Honrenji Temple is an ancient Buddhist temple where the Korean delegation used to sojourn during their stays in Ushimado. For decades it was used as one of the main reception/entertainment centres of the Okayama domain and has been designated as a national historical site.
As you walk further into Ushimado towards one of its small but prepossessing beaches, you will be greeted by an impressive torii gate which marks the entrance of Ushimado Shrine. However, be ready for a small hike up a long flight of stairs. As you ascend into the lush forest at the top, the sound of the wind and the tide disappear, leaving you with nothing but the sound of nature and your own footsteps on the well-worn path. Finally you will be greeted by the sight of the shrine slowly appearing at the top of the path, surrounded by trees gently whispering in the wind. This shrine is said to have been established around a thousand years ago and it is easy to understand why such a spellbinding place has become steeped in local legends.
Founded in the 1940s by the wealthy Hattori family, the Ushimado Olive garden boasts around 2000 olive trees in a 10 hectare botanical garden and is one of only two olive gardens in Japan today.

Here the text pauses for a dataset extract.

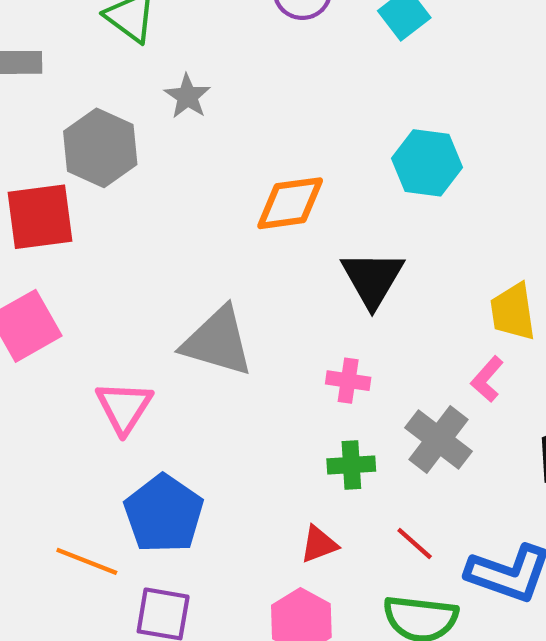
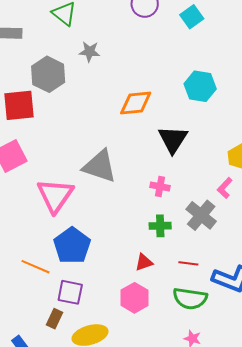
gray star: (187, 96) -> (90, 52), turned -30
pink triangle: (124, 407) -> (55, 195), size x1.4
red line: (415, 544) -> (188, 263), turned -36

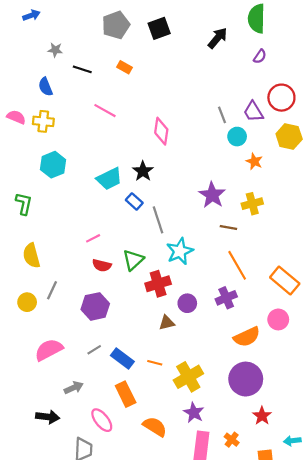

Set upon a hilltop overlooking the Seto Inland Sea, the view is mesmerising and has been a source of inspiration for many Japanese painters such as Satake Toku.
You will also find there a shop which a offers a wide variety of items made from olives, such as cosmetics or salad dressing, as well as their very own olive-flavoured ice cream! Above the shop, a new avant-garde cafe has recently opened its doors where you can sip delicious freshly made juices or heartwarming coffee.

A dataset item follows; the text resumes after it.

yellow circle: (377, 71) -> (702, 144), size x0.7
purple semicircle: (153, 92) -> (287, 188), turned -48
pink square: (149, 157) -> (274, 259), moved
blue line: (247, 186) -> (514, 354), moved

For those looking for a change of fortune in their love life, go ring the ‘Lover’s bell’ and wish for the best. For a more surefire result, ring it three times (that’s the charm as they say!).
It might seem at first like just another small uninhabited island, but at low tide it slowly reveals its true magic as the sea slowly parts and a path appears, enabling you to walk to the two neighbouring islands. Leaving from the Limani Hotel, Kuroshima Island is just a short boat-ride away.

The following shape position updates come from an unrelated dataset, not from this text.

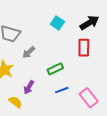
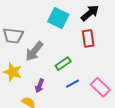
cyan square: (57, 23) -> (58, 18), size x1.5
gray arrow: (29, 52) -> (34, 51), size x1.5

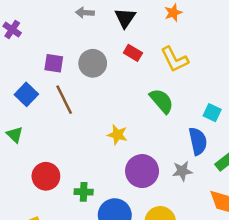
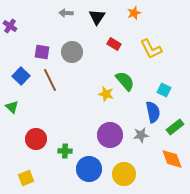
red rectangle: (133, 53) -> (114, 44), moved
yellow L-shape: (174, 59) -> (151, 49), moved
yellow star: (117, 135) -> (106, 94), moved

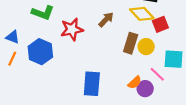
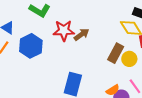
brown arrow: (106, 20) -> (81, 34), moved

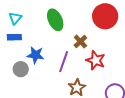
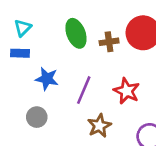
brown cross: (80, 42) -> (109, 42), moved, turned 32
gray circle: (21, 69) -> (37, 117), moved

Facing the town of Ushimado is Maejima, a beautifully green island designated as National Park. Just a five minute ferry ride from Ushimado, Maejima is a great place to enjoy fun outdoor activities such as sea kayaking, cycling, hiking, or even camping. If you have the chance, stay over in one of the many pensions on the island and treat yourself to a gorgeous red sunset and maybe even to some freshly caught oysters.
Bizen pottery is famous worldwide for its earthy colours. But before Bizen pottery existed, Sue pottery with its distinctive blue-grey colour was very much in vogue. Many ancient kilns once used to bake Sue potteries were found in Sabukaze, elevating the area to National Historical Landmark. Today, Sabukaze is home to a museum where you can admire many relics found in the surroundings as well as try your hand at making your own Sue pottery under the careful guidance of local artisans!
How get to Ushimado
As there are no train lines, it might be a little bit tricky to get to Ushimado but it is certainly not impossible! First, board a train on the Ako line at Okayama Station and alight at Oku station, a trip that takes around 25 minutes one way. Once you arrive at Oku Station, walk towards the roundabout situated right in front of the station where you will see a single bus stop. As there are very few buses bound to Ushimado, we highly recommend that you check the timetable beforehand here. Get off at the last stop, ‘Ushimado’. The bus journey takes around 20 minutes. Otherwise, you can jump in a taxi at the train station which would cost around 2500 yen and can take as little as 20 minutes.
If alternatively you rent a car at Okayama station, you can reach Ushimado in around 50 minutes.
Come and see for yourself and experience the breathtaking beauty and charm of this traditional Japanese seaside town. Let yourself be transported through time while walking through its old streets; test yourself with a spot of paddle boarding; and of course don’t forget to taste the fresh local food. Ushimado is truly a feast for the senses.